COS 597A, Fall 2011: Problem Set 5

COS 597A, Fall 2011 - Problem Set 5

Due at 3:00pm, Wednesday November 30, 2011

Collaboration Policy

You may discuss problems with other students in the class. However, each student must write up his or her own solution to each problem independently. That is, while you may formulate the solutions to problems in collaboration with classmates, you must be able to articulate the solutions on your own.

Late Penalties

5% of the earned score if submitted after class but by 5:45pm the day due.
20% of the earned score if submitted by 5pm on Friday 12/2/11.
40% of the earned score if submitted by 5pm on Monday 12/5/11.
No credit if submitted later than the 40% penalty deadline.

Problem 1:
Analyze the number of page reads and page writes required to delete a value from a B+ tree leaf in the case that the deletion requires merges up the tree until the root is eliminated and the B+ tree height is reduced by 1. Include the page reads necessary to find the leaf; assume the height of the B+ tree is 3. Your analysis should give a precise number of page reads and page writes, e.g "5". Don't forget that in a B+ tree, a linked list of the leaves is maintained. Use the pseudo-code in Figure 10.15 of Ramakrishnan & Gehrke as the specification of the algorithm. Wherever the algorithm is too vague and the details will affect your answer, make an assumption and state it. Make sure the source of each read or write in your analysis is clear.

Problem 2:
The following is a common algorithm for implementing R-S for relations R and S, which are union-compatible:

   1. Sort R using the combination of all fields;
   2. Sort S using the combination of all fields;
   3. Scan the sorted R and S in parallel; write to the result those tuples of R that do not appear in S.

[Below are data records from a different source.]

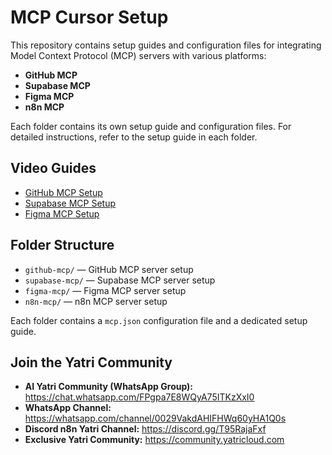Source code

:
# MCP Cursor Setup

This repository contains setup guides and configuration files for integrating Model Context Protocol (MCP) servers with various platforms:

- **GitHub MCP**
- **Supabase MCP**
- **Figma MCP**
- **n8n MCP**

Each folder contains its own setup guide and configuration files. For detailed instructions, refer to the setup guide in each folder.

## Video Guides

- [GitHub MCP Setup](https://youtu.be/iRX844TquP0?si=YHrv1pz2OABCNT0u)
- [Supabase MCP Setup](https://youtu.be/E-_plESO0OM?si=gNJxcBkjn9BdUrY4)
- [Figma MCP Setup](https://youtu.be/drLQPJ6Ke-s?si=eI8vTZYXJh0ZDNvM)

## Folder Structure

- `github-mcp/` — GitHub MCP server setup
- `supabase-mcp/` — Supabase MCP server setup
- `figma-mcp/` — Figma MCP server setup
- `n8n-mcp/` — n8n MCP server setup

Each folder contains a `mcp.json` configuration file and a dedicated setup guide.

## Join the Yatri Community

- **AI Yatri Community (WhatsApp Group):** https://chat.whatsapp.com/FPgpa7E8WQyA75ITKzXxI0
- **WhatsApp Channel:** https://whatsapp.com/channel/0029VakdAHIFHWq60yHA1Q0s
- **Discord n8n Yatri Channel:** https://discord.gg/T95RajaFxf
- **Exclusive Yatri Community:** https://community.yatricloud.com
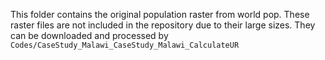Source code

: This folder contains the original population raster from world pop. These raster files are not included in the repository due to their large sizes. They can be downloaded and processed by ``Codes/CaseStudy_Malawi_CaseStudy_Malawi_CalculateUR``
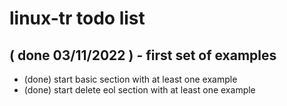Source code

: # linux-tr todo list


## ( done 03/11/2022 ) - first set of examples
* (done) start basic section with at least one example
* (done) start delete eol section with at least one example
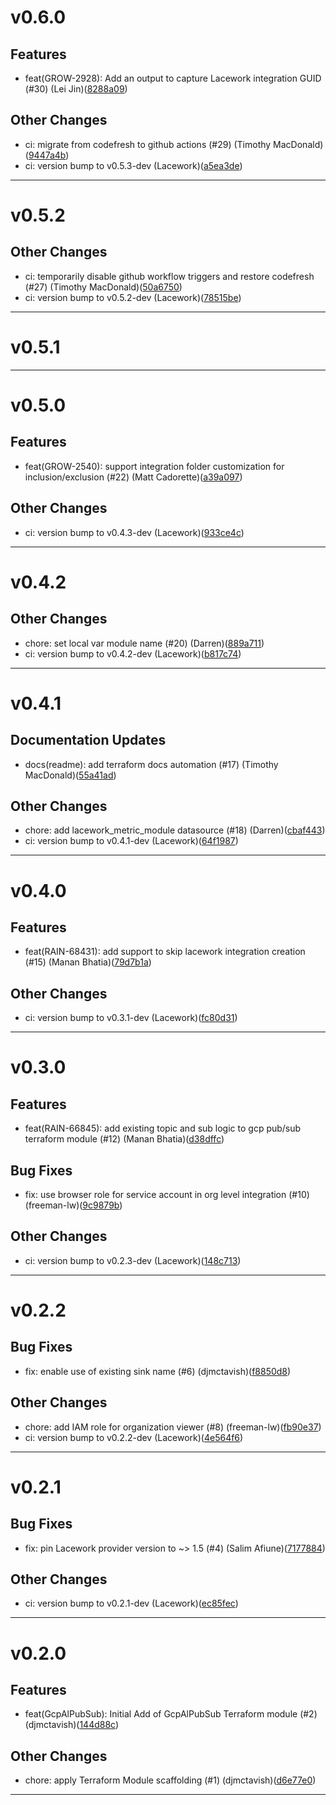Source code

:# v0.6.0

## Features
* feat(GROW-2928): Add an output to capture Lacework integration GUID (#30) (Lei Jin)([8288a09](https://github.com/lacework/terraform-gcp-pub-sub-audit-log/commit/8288a09bb5c04c7bc3b3201004242118637db159))
## Other Changes
* ci: migrate from codefresh to github actions (#29) (Timothy MacDonald)([9447a4b](https://github.com/lacework/terraform-gcp-pub-sub-audit-log/commit/9447a4b7a141f3e1fe745c1135efc7f36fe0feb3))
* ci: version bump to v0.5.3-dev (Lacework)([a5ea3de](https://github.com/lacework/terraform-gcp-pub-sub-audit-log/commit/a5ea3deb8ef3233d2730619a2f085ebb9b9f3b69))
---
# v0.5.2

## Other Changes
* ci: temporarily disable github workflow triggers and restore codefresh (#27) (Timothy MacDonald)([50a6750](https://github.com/lacework/terraform-gcp-pub-sub-audit-log/commit/50a675043515f36b2b235339f9ab3c0a1c68adca))
* ci: version bump to v0.5.2-dev (Lacework)([78515be](https://github.com/lacework/terraform-gcp-pub-sub-audit-log/commit/78515be0d148c018db0de2754b6b4e3853ff0e9b))
---
# v0.5.1


---
# v0.5.0

## Features
* feat(GROW-2540): support integration folder customization for inclusion/exclusion (#22) (Matt Cadorette)([a39a097](https://github.com/lacework/terraform-gcp-pub-sub-audit-log/commit/a39a097bee10a64ff620093277c051b376b8ab1d))
## Other Changes
* ci: version bump to v0.4.3-dev (Lacework)([933ce4c](https://github.com/lacework/terraform-gcp-pub-sub-audit-log/commit/933ce4c4dab10e356851d5acb828124cbac89e84))
---
# v0.4.2

## Other Changes
* chore: set local var module name (#20) (Darren)([889a711](https://github.com/lacework/terraform-gcp-pub-sub-audit-log/commit/889a7116a41ce1be088dc76036f8e8c262431a32))
* ci: version bump to v0.4.2-dev (Lacework)([b817c74](https://github.com/lacework/terraform-gcp-pub-sub-audit-log/commit/b817c740a23c6f9ab0300a6cee50fe5223ca05e1))
---
# v0.4.1

## Documentation Updates
* docs(readme): add terraform docs automation (#17) (Timothy MacDonald)([55a41ad](https://github.com/lacework/terraform-gcp-pub-sub-audit-log/commit/55a41ad43c1fbe14fe471ec00a52b409a9a906c5))
## Other Changes
* chore: add lacework_metric_module datasource (#18) (Darren)([cbaf443](https://github.com/lacework/terraform-gcp-pub-sub-audit-log/commit/cbaf443f3161f4757a36940a1ee5ffffc53b0ac4))
* ci: version bump to v0.4.1-dev (Lacework)([64f1987](https://github.com/lacework/terraform-gcp-pub-sub-audit-log/commit/64f19874ceec5c678b184d7941f606ac4f7be31c))
---
# v0.4.0

## Features
* feat(RAIN-68431): add support to skip lacework integration creation (#15) (Manan Bhatia)([79d7b1a](https://github.com/lacework/terraform-gcp-pub-sub-audit-log/commit/79d7b1afd057c2edd7d91adf3545afdef8bcd00f))
## Other Changes
* ci: version bump to v0.3.1-dev (Lacework)([fc80d31](https://github.com/lacework/terraform-gcp-pub-sub-audit-log/commit/fc80d31c7cad75971cbb2a6844bbf2734a23533f))
---
# v0.3.0

## Features
* feat(RAIN-66845): add existing topic and sub logic to gcp pub/sub terraform module (#12) (Manan Bhatia)([d38dffc](https://github.com/lacework/terraform-gcp-pub-sub-audit-log/commit/d38dffc4bc525c4405d89764ee499149f830e78e))
## Bug Fixes
* fix: use browser role for service account in org level integration (#10) (freeman-lw)([9c9879b](https://github.com/lacework/terraform-gcp-pub-sub-audit-log/commit/9c9879b6d63bc5b7f4768f3c5a70bf5997a8aea4))
## Other Changes
* ci: version bump to v0.2.3-dev (Lacework)([148c713](https://github.com/lacework/terraform-gcp-pub-sub-audit-log/commit/148c7139e03a9beb1efcb2dabbf6bdef8a648c0a))
---
# v0.2.2

## Bug Fixes
* fix: enable use of existing sink name (#6) (djmctavish)([f8850d8](https://github.com/lacework/terraform-gcp-pub-sub-audit-log/commit/f8850d835f2de25dee3a3b0024c6161f5634c63d))
## Other Changes
* chore: add IAM role for organization viewer (#8) (freeman-lw)([fb90e37](https://github.com/lacework/terraform-gcp-pub-sub-audit-log/commit/fb90e37db1b0b49b0ae7aadeeed09e59243be089))
* ci: version bump to v0.2.2-dev (Lacework)([4e564f6](https://github.com/lacework/terraform-gcp-pub-sub-audit-log/commit/4e564f64cb2e82915da9d0e2ffab452e0bdc93ab))
---
# v0.2.1

## Bug Fixes
* fix: pin Lacework provider version to ~> 1.5 (#4) (Salim Afiune)([7177884](https://github.com/lacework/terraform-gcp-pub-sub-audit-log/commit/7177884d1b4456192d705f7c00c3c1048c5a5b15))
## Other Changes
* ci: version bump to v0.2.1-dev (Lacework)([ec85fec](https://github.com/lacework/terraform-gcp-pub-sub-audit-log/commit/ec85fece9c4be84ec24ce4c879c4716cacbdf345))
---
# v0.2.0

## Features
* feat(GcpAlPubSub): Initial Add of GcpAlPubSub Terraform module (#2) (djmctavish)([144d88c](https://github.com/lacework/terraform-gcp-pub-sub-audit-log/commit/144d88c8ff700107780bb8dc9dfcc729325d5f94))
## Other Changes
* chore: apply Terraform Module scaffolding (#1) (djmctavish)([d6e77e0](https://github.com/lacework/terraform-gcp-pub-sub-audit-log/commit/d6e77e0135b328b0868f3b690bf26169d30b661e))
---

Let M be the number of pages for R and N the number of pages for S.   If the number of buffer pages available to the algorithm is at least max(sqrt(M), sqrt(N))+1, this algorithm costs 5(M+N) disk page reads/writes.

Part a. Suppose that S has a secondary (unclustered) hash index on attribute A, which is a candidate key for S. Propose an algorithm for R-S that uses the hash index and analyze its disk I/O cost and buffer use. Express the worst-case cost as a function of some or all of the parameters M, N, n_R, n_S, and F, where M is the number of pages for R, N is the number of pages for S, n_R is the number of tuples in R,n_S is the number of tuples in S, and F is the number of pages in the buffer. You may add additional parameters if you need them. Does it matter whether attribute A is a candidate key for R?

Part b. Suppose M=1000, N=20,000, n_R=10,000, n_S=200,000 and F=150. Which algorithm is more efficient, the algorithm that sorts R and S and scans in parallel or your algorithm of Part a?   Note that ceiling(sqrt(20,000)+1) = 143 < F. What change in parameter values would change which algorithm wins?

Problem 3:
Consider the evaluation of query (R ◊◊ S ◊◊ T ) for relations R, S, and T, where ◊◊ denotes natural join. Relations R, S and T share a single attribute, A, and no pair of relations shares any other attributes. R contains 50,000 tuples and has 5 tuples per page; S contains 100,000 tuples and has 10 tuples per page; T contains 1000 tuples and has 25 tuples per page. R has a primary (clustered) hash index on R.A. S has a primary (clustered) B+ tree index on S.A, which is the primary key for S. T is stored as a heap and has a secondary (unclustered) hash index on T.A. Forty-five (45) buffer pages are available in main memory for the evaluation of the query.

Part a: Note that T can fit in the main memory buffer with 5 pages to spare. Given this, the block nested loop algorithm becomes a more desirable algorithm. If block nested loop is used for both joins, what is the best order to do the joins in terms of minimizing disk I/O? Why? For each join calculation, which is the inner and which the outer relation? Calculate the disk I/O cost of the two block nested loop joins for the order you have chosen.

Part b: Now consider evaluating the query by using hash join to calculate R ◊◊ S first.

Are either of the indexes on R and S useful? Explain.
After using the hash join, what join algorithm would you use for the second join? Explain.
Calculate the disk I/O cost for the method of evaluating (R ◊◊ S ◊◊ T ) that results from your answers to i and ii.

Part c: Have you used pipelining in Parts a and b? If not, could you? Explain.